The spatial databases covered are PostGIS, MySQL spatial and MongoDB, Apache Cassandra.
UPDATE: I'll change this post or create a page to give the actual linux commands to run on the remote server.
PostGIS on EC2
I have found a nice tutorial that describes setting up Postgres on EC2 on an Ubuntu instance with all the trimmings. The blogger (Ron Evans) explains how he does things, including choice of filesystem on EBS, setting up security groups and general architectural decisions. It is quite detailed so you might even learn some linux admin tips from reading it.
I'm using the Amazon Linux AMI for now, and most of what is described should apply for that image as well. I noticed that he installs Postgres with the package manager (apt-get), and Amazon Linux AMI's come with yum.
There is a different tutorial that describes using yum instead of apt-get to install postgres. As a sidenote that writer also seems to prefer the EXT3 filesystem over the XFS filesystem.
There is also a tutorial for installing Postgres 9.0 with yum that includes installation of PostGIS, which is probably the one I'll end up following. There is a separate description for Postgres 8.4.
- An almost idiot's guide to install and upgrade to 8.4 with yum
- An almost idiot's guide to install and upgrade to 9.0 with yum
I recommend following this tutorial up to the point of installing Postgres, and then switching to this tutorial.
MySQL with Spatial Extension on EC2
The procedure for installing MySQL on EC2 is described on the MySQL website. The examples given include one using yum, so that is as easy as it gets.
It should be noted that there are community images on EC2 which come preinstalled with MySQL.
ec2-describe-images -a | grep -i mysql |
The MySQL website also has a very good section for setting up replication for MySQL on EC2 and related subjects.
One aspect that is mentioned is about scalability, and that it is "easier to create more EC2 instances to support more users than to upgrade the instance to a larger machine". Good point I think, and there are more, so I recommend reading that page and many of the hints also apply directly to running Postgres and MongoDB on EC2.
Another tutorial by Sam Starling describes setting MySQL on an Amazon Linux AMI instance, which is the image that I'm using.
Spatial extensions are included in MySQL from version 4.1 and up.
MongoDB on EC2
UPDATE: All posts I've come across on MongoDB and spatial data seem to mention some kind of problem. Either query times are long or there is inacuracy. Perhaps I shoud take a look at Apache Cassandra for spatial data instead..

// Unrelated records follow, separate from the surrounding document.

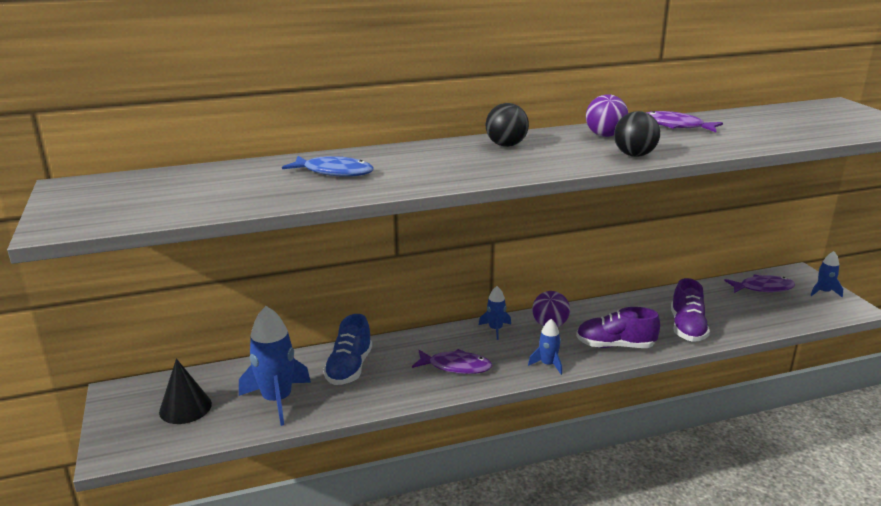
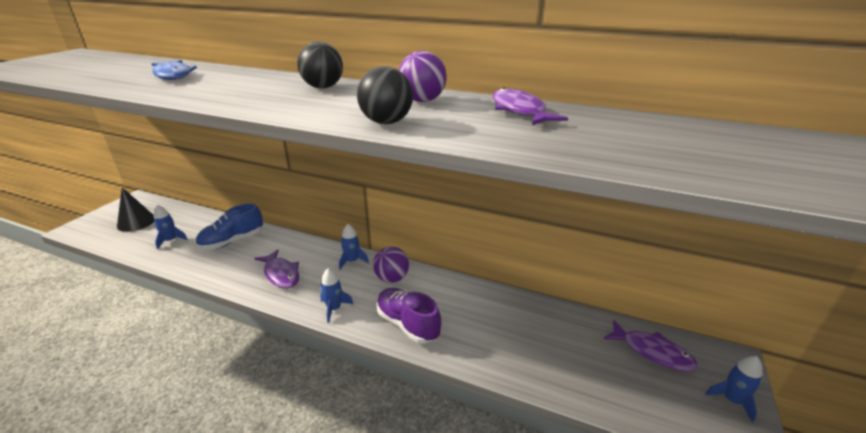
camera: 40 degrees right, 5 degrees up
(277, 400) = (171, 240): blue rocket -> blue rocket, size x0.52
(687, 328) = (497, 346): purple shoe -> none

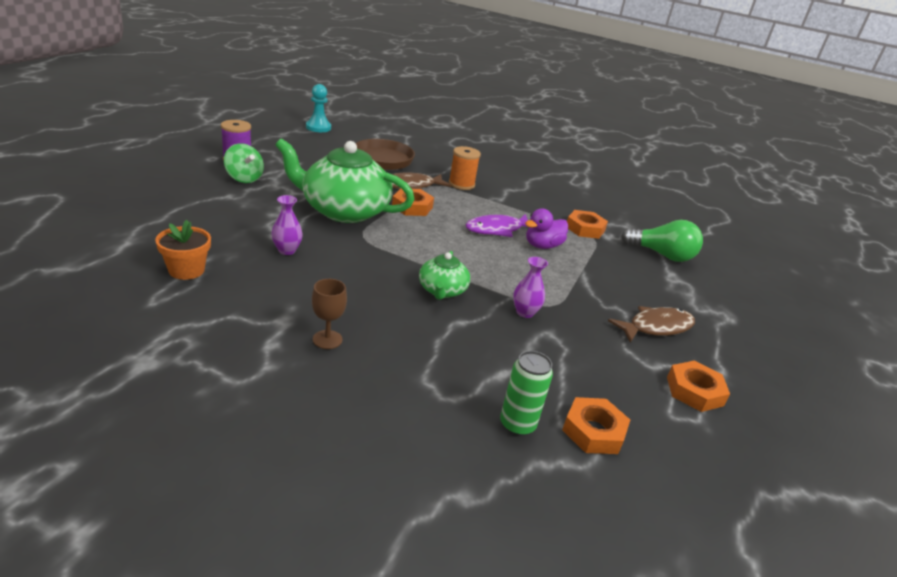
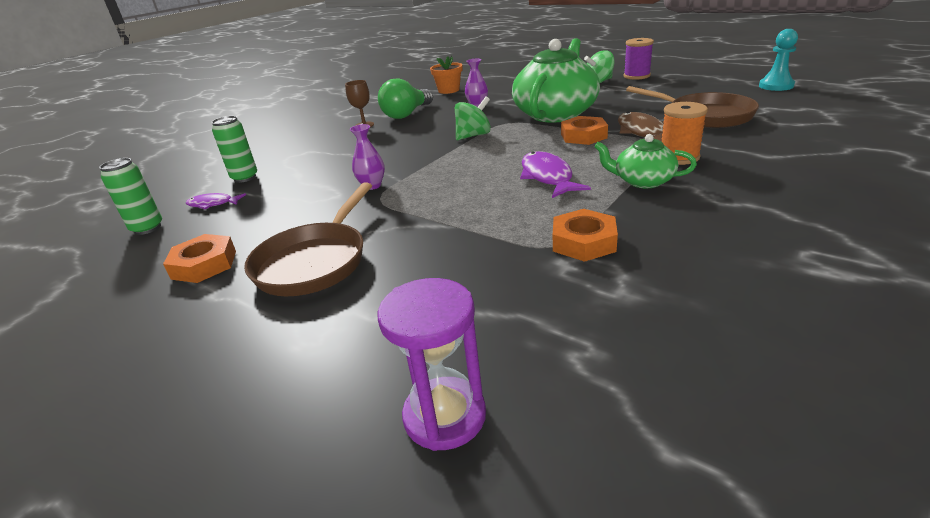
camera: 110 degrees right, 0 degrees up
(397, 256) = (473, 136): none -> green spinning top
(442, 290) = (416, 153): green teapot -> green teapot (643, 181)
(542, 246) = (513, 203): purple duck -> none
(593, 431) = (213, 204): orange nut -> purple fish
(656, 327) = (315, 262): brown fish -> brown pan
(662, 255) = (509, 314): green light bulb -> green light bulb (407, 114)
(666, 475) = (147, 228): none -> green can
(733, 273) = (445, 416): none -> purple hourglass

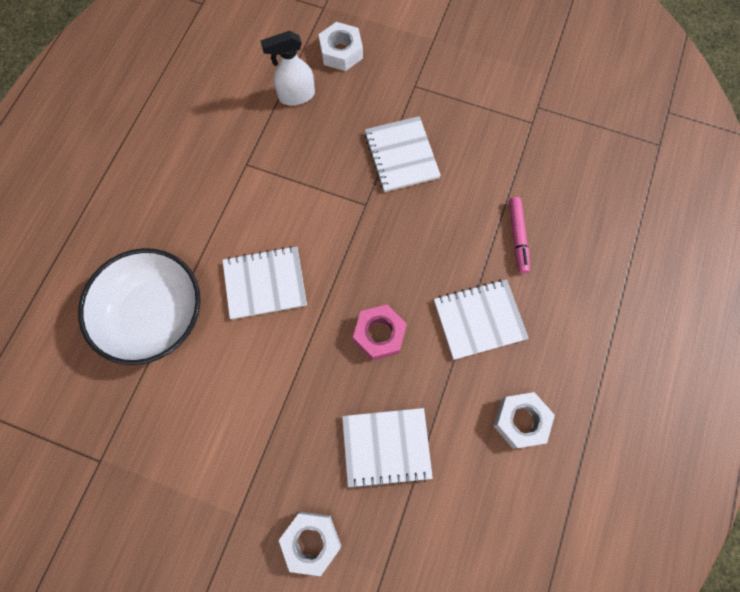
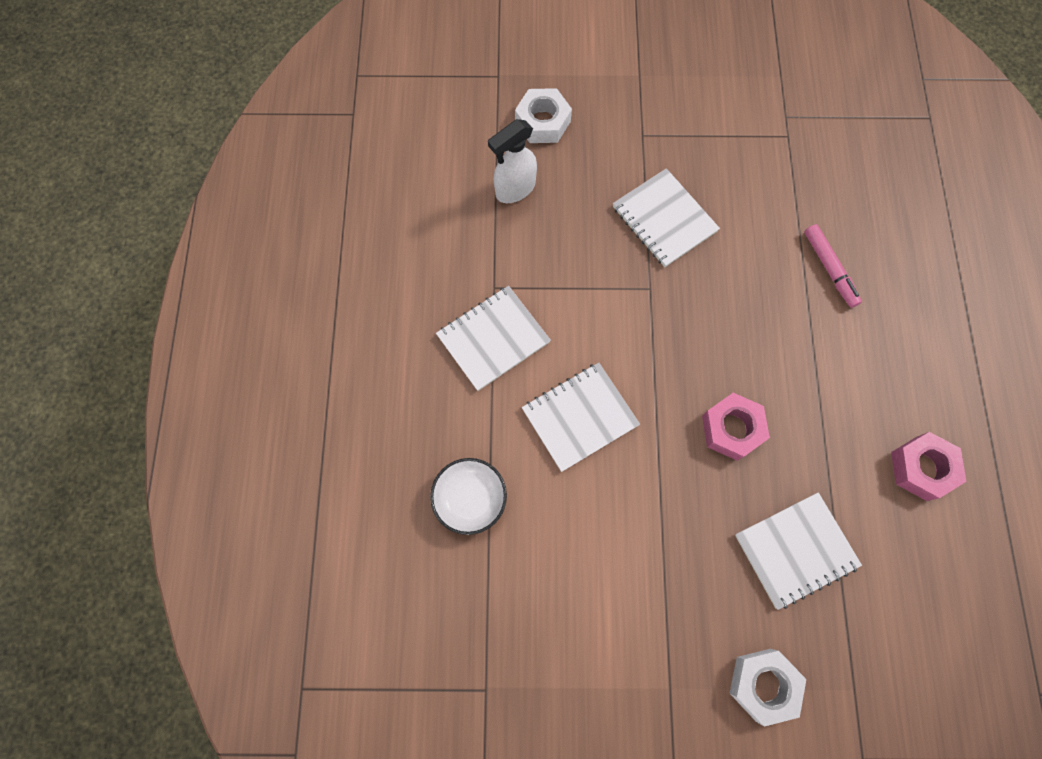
camera: 20 degrees left, 0 degrees up
(154, 315) = (470, 498): white bowl -> white bowl, size x0.53
(479, 320) = (830, 374): white notebook -> white notebook (493, 339)
(520, 421) = (921, 468): white nut -> pink nut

There is a tutorial for installing MongoDB on an Amazon Linux AMI 64 bit instance using yum, which is exactly what I have.
The MongoDB homepage also has a section specifically for installing MongoDB on EC2. Either way it seems easy enough.

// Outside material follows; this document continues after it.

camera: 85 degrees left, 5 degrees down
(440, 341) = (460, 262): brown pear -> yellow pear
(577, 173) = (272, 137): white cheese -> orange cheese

The spatial capabilities of MongoDB are described on the MongoDB homepage, and also here.
I've come across criticism of MongoDB for spatial purposes. I'll look at MongoDB and form my own oppinion but keep this poster in mind if I run into problems. I'd like to understand the algorithms and datastructures used in MongoDB before forming a final oppinion.
Apache Cassandra on EC2
A colleague at the university sent me a link describing using Apache Cassandra for spatial data. An overview of Apache Cassandra articles can be found on the Cassandra website.
It seems that Cassandra can not be installed via a package manager. Installation instructions are given as a quick guide. It requires Java 1.6 update 19 or later, and Amazon Linux AMI's come with Java 1.6 update 20 at present.
wget http://apache.mirrors.webname.dk//cassandra/0.7.6/apache-cassandra-0.7.6-2-bin.tar.gz tar -zxf apache-cassandra-0.7.6-2-bin.tar.gz cd apache-cassandra-0.7.6-2 less README.txt |
General tips
When running databases instances on EC2 use EBS (Elastic Block Storage) to store the data. That way the data is persisted even when the database instance crashes and burns.
Create separate security groups for different tiers like database, web and others.
Do what this page describes with regards to replication etc.
Oh, and running applications with high demands for availability should perhaps be spread out over multiple EC2 regions.